Alfred Lessing was born in Germany in 1921. His autobiography, Mein Leben im Versteck: Wie ein deutscher Sinto den Holocaust überlebte, published in 1993, tells of his life spent navigating his identity as a German Sinto in a homeland where he was a target of persecution. He remembers how, when he was four years old, his father was beaten to death in a racially motivated attack. After that, he lived with an uncle in northern Germany.

Lessing played jazz guitar and became a professional musician. From 1936 to 1939 he travelled with an American band before voluntarily joining the German army in an effort to hide his Sinti background at a time of escalating danger.
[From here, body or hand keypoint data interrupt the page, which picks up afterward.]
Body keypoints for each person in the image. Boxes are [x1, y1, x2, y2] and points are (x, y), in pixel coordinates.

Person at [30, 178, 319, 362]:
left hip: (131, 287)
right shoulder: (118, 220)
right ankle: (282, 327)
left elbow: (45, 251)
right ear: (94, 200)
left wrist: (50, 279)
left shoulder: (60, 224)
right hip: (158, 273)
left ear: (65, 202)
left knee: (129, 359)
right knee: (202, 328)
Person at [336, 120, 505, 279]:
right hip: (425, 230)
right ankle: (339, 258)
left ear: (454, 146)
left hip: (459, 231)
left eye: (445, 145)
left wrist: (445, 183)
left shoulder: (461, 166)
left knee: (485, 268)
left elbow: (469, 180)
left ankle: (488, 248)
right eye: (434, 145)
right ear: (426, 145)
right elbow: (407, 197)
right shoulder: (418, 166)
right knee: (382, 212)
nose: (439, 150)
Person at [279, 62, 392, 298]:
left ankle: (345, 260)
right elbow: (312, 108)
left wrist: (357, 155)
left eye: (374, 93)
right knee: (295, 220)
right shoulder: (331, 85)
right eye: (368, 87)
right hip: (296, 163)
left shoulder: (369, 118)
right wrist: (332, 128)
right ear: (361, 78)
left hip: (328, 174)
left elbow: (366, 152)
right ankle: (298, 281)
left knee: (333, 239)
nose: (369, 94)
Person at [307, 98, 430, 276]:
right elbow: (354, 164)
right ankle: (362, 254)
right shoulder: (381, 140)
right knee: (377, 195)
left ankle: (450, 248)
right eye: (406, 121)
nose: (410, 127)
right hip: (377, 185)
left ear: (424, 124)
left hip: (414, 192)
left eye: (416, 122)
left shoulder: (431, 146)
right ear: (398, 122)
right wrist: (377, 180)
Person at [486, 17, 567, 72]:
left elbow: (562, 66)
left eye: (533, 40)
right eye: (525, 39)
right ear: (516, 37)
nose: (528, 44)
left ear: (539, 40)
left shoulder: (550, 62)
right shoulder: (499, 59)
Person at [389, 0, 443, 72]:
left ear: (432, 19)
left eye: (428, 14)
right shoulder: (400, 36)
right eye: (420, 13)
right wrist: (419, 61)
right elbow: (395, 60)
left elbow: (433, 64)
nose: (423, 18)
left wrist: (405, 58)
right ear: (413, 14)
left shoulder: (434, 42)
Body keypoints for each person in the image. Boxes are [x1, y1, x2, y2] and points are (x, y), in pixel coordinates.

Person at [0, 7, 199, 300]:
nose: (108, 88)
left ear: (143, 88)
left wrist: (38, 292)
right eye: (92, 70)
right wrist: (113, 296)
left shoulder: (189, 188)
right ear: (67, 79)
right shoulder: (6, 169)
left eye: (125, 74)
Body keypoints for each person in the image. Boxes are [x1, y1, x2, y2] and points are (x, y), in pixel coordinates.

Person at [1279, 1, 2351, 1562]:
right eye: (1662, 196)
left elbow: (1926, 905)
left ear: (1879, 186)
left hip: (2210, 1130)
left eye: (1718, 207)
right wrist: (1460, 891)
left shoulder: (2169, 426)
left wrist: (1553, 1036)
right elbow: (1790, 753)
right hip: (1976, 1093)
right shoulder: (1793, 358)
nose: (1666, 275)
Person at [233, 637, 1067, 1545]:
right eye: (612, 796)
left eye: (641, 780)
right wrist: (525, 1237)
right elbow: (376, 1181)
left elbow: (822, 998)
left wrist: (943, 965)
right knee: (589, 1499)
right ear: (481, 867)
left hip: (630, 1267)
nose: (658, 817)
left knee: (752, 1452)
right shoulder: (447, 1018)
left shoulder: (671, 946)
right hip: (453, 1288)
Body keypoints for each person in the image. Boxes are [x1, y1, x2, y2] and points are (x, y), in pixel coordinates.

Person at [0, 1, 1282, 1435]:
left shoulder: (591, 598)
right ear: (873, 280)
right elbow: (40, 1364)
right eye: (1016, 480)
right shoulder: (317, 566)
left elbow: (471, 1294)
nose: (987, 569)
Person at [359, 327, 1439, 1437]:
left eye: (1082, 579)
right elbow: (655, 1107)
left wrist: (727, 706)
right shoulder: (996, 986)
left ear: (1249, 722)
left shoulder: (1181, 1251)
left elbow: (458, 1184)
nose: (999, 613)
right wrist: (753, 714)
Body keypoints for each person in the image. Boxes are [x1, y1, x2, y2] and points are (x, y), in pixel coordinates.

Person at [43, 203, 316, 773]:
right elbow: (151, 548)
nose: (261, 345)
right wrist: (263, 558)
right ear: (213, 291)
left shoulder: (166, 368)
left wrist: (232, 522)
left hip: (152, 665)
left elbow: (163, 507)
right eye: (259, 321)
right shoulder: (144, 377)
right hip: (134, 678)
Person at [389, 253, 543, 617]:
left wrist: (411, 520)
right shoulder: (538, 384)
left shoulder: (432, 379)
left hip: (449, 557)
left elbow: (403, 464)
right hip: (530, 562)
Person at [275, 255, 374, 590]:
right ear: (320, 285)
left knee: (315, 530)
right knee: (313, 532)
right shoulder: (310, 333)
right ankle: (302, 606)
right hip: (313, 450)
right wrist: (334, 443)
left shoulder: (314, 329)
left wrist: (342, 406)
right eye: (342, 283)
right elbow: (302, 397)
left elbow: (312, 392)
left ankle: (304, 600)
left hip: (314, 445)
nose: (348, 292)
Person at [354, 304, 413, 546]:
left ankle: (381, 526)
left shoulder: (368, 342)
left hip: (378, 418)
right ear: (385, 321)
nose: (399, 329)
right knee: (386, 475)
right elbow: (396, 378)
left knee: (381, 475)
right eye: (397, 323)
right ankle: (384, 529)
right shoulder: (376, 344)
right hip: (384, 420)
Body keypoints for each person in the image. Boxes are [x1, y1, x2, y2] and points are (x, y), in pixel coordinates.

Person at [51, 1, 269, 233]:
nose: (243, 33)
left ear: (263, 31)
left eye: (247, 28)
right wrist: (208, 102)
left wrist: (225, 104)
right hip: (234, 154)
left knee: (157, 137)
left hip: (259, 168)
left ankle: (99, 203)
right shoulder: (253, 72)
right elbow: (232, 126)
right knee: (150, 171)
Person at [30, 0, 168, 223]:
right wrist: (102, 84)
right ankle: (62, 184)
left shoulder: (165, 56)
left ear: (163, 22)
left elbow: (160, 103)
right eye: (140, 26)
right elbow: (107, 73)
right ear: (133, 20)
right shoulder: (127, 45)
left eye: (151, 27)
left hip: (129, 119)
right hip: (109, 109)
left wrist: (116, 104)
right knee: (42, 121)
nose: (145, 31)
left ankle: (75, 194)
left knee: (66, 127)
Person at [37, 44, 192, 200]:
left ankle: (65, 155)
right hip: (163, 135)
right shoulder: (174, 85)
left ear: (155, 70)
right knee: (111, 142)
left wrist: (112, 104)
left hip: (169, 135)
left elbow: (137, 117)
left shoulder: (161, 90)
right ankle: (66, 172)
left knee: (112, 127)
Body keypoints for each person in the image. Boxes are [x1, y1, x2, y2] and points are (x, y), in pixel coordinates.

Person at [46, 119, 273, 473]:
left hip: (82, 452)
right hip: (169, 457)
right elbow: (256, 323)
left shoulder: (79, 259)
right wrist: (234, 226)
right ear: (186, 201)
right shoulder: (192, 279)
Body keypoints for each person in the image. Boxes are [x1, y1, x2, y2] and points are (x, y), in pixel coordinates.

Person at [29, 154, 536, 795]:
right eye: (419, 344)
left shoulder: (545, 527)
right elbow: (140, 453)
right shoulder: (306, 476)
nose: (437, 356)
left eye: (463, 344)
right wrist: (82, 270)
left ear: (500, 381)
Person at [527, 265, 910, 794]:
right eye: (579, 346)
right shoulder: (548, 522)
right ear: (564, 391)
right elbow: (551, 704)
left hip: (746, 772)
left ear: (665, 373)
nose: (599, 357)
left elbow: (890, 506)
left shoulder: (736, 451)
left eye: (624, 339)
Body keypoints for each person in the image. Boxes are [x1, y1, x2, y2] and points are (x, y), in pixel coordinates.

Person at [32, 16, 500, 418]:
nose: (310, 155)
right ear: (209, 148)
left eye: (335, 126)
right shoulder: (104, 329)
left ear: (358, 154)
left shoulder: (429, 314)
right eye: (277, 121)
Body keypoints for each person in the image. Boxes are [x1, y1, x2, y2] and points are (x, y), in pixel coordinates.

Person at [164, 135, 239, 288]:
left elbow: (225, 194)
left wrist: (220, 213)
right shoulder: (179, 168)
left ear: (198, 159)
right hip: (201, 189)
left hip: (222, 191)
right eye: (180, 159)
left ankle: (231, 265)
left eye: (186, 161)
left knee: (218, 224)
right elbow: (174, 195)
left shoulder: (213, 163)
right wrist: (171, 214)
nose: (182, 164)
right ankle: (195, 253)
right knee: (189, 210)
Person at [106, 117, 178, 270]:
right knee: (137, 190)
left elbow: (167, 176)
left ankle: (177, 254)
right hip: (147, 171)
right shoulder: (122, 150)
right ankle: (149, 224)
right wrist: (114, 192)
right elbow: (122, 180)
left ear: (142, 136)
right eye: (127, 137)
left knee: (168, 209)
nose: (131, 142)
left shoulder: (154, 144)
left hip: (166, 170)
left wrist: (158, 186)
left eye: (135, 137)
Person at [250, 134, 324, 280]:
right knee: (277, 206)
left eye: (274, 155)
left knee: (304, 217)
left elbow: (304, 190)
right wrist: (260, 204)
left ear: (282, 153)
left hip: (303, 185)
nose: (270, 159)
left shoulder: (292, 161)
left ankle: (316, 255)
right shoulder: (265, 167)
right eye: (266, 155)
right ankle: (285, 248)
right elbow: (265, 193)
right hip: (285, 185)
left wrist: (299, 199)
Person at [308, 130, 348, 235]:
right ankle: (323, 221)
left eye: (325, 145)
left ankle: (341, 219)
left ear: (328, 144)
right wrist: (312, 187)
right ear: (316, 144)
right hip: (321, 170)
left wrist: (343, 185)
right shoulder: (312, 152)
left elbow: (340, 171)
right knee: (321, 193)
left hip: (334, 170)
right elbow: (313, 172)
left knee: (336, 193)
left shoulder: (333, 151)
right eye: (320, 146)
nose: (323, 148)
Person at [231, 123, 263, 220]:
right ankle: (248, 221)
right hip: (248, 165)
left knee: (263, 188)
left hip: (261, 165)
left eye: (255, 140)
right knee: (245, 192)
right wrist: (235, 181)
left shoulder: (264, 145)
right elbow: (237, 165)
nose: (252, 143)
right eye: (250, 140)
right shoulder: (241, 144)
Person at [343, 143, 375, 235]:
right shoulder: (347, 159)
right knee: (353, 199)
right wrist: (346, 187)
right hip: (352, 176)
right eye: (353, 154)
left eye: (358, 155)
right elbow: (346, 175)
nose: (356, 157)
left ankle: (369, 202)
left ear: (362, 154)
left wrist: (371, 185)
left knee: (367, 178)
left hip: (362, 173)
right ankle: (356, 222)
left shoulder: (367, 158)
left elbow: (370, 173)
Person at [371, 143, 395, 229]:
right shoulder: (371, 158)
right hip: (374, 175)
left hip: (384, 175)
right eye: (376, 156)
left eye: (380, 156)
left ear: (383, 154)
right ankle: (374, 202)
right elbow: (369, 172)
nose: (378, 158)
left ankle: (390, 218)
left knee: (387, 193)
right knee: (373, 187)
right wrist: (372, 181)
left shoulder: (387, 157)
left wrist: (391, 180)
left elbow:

After his identity had been revealed, he spent the Second World War imprisoned first in Lviv, Ukraine and later in Germany. Between periods of detention in Germany he played music with a KdF (‘Kraft durch Freude’/Strength through Joy) group and once went to Buchenwald to perform in a concert for the guards, but thanks to his strategic hiding of his true identity, he was spared any further exposure to the concentration camps.

After the war, he travelled and performed with his wife. Although he long sought compensation for the persecution he experienced, all that he ever received was a small stipend.

Bibliography

Lessing, Alfred. 1993. Mein Leben im Versteck: Wie ein deutscher Sinto den Holocaust überlebte. Düsseldorf: Zebulon.